Believe it or not, the news out there isn’t all bad. Yes, volume is down and the fourth quarter of 2022 was especially tough for many. So, how about some good news for a change?
Not too long ago, Fannie Mae published its Economic and Housing Outlook. And while there are definitely a few pessimistic predictions and observations within, it’s encouraging to see that they’re still forecasting 2023 purchase volume to be $1.3 trillion and refinance originations to amount to $367 billion in 2023. They further predict that 2024 will be even better, when Fannie predicts just over $2 trillion in total origination volume.
While there’s a lot of other data to temper that prognostication, the fact is that, as the mortgage industry continues to contract in adjustment to the market, there is revenue out there to be won.
What the numbers tell us
The numbers tell us that, like every single previous down cycle, this slump will inevitably end, too. And just like every other rebound we’ve ever seen, it’s likely that far too many of us will be scrambling to ramp up our capacity when the volume spikes. We also know the pain of how much longer it can take to onboard new hires than it does to receive more orders. The interim period can be painful. Nobody wants to leave money on the table or have to explain to a client why an order is overdue.
For lenders and REALTORS, while things are a little slower, that’s exactly why now is a good time to kick the tires on your own operation. Many are doing just that. And one area that tends to get overlooked is an honest assessment of your service providers.
For many lenders, choosing a title partner can come down to finding the biggest one available. Throughput is important—especially during a refinance boom if you’re producing a lot of volume. But, right now, it’s likely that capacity and bandwidth are far less an issue for most.
Do your title partners truly understand their markets, and are they sharing that expertise with you?
We’ve entered a bona fide purchase market, where the capabilities, expertise and quality of the title company are every bit as important as its capacity. Lenders should be asking if they’re getting value from their title partners. Do the title companies proactively offer local expertise and experience, not just on compliance matters, but on the markets themselves? A good title company keeps its finger on the pulse of their geographic footprint, and likely has great relationships with local brokerages and lenders as well. For lenders seeking to introduce new products or enter new markets, why not check in with your service providers in the markets you serve?
Your title partners should not only understand the customs and requirements of their markets, but get updates and training on a regular basis, too. If anything, the best of them (including Kriss Law/Atlantic Closing & Escrow) regularly make available training and resources to their lender and REALTOR partners to keep them abreast of changes.

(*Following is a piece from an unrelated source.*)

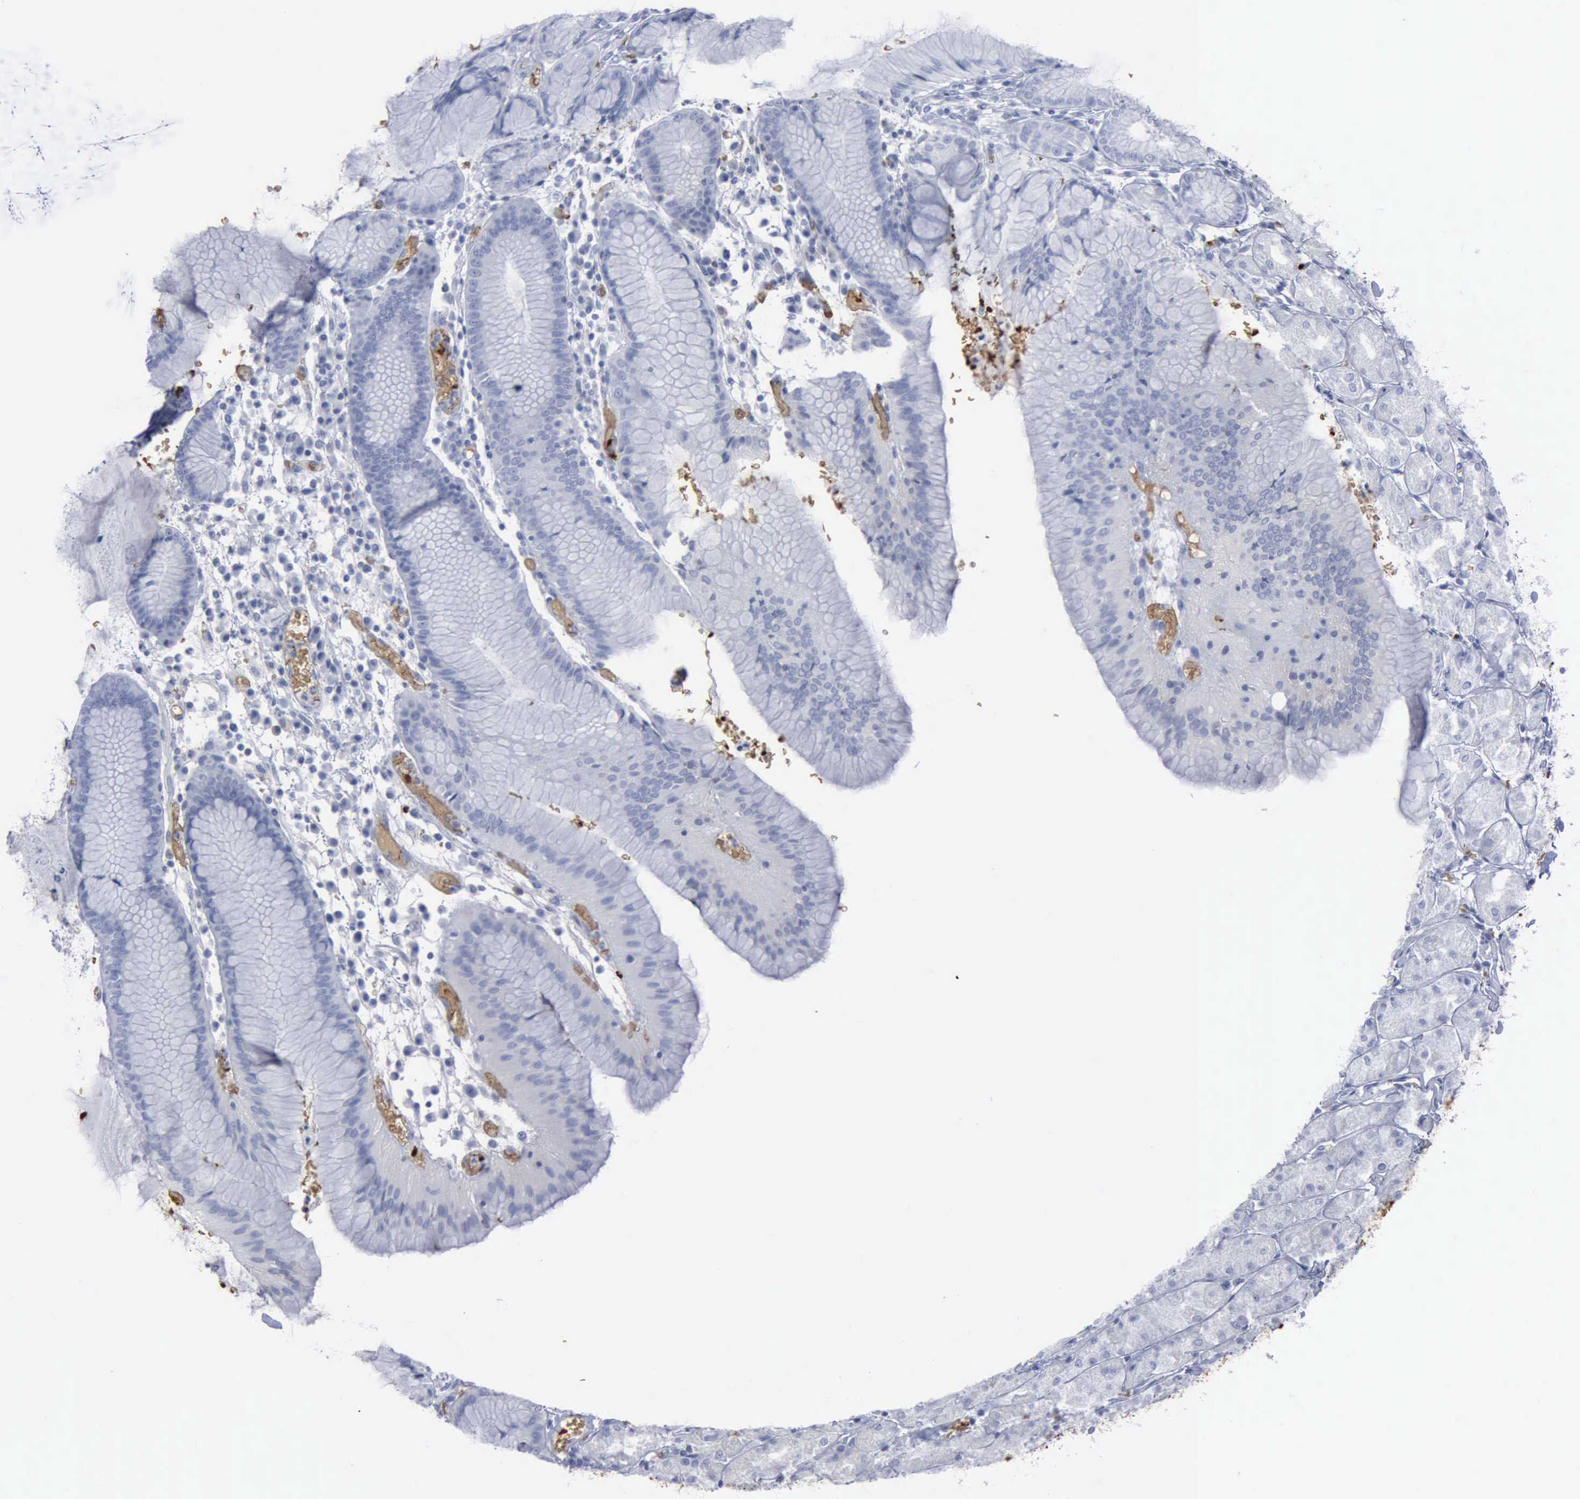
{"staining": {"intensity": "strong", "quantity": "<25%", "location": "cytoplasmic/membranous"}, "tissue": "stomach", "cell_type": "Glandular cells", "image_type": "normal", "snomed": [{"axis": "morphology", "description": "Normal tissue, NOS"}, {"axis": "topography", "description": "Stomach, lower"}], "caption": "Unremarkable stomach shows strong cytoplasmic/membranous staining in about <25% of glandular cells.", "gene": "TGFB1", "patient": {"sex": "female", "age": 73}}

Title companies as problem-solvers
Finally, if your title partners drop the ball when complex challenges come up, now is the time to revisit your needs and requirements of title providers. The very best title companies shouldn’t require a lot of attention from their clients. The ride should be fairly smooth for most transactions. And, on the occasion when a complexity arises, having an experienced attorney agent who’s likely seen that scenario before saves clients time and money.
The good news is that we’ll be seeing more transactions, and likely soon. We’ll be back to extremely busy before you know it. So, are you taking this opportunity to ensure you’re fully ready for the next upswing in the market?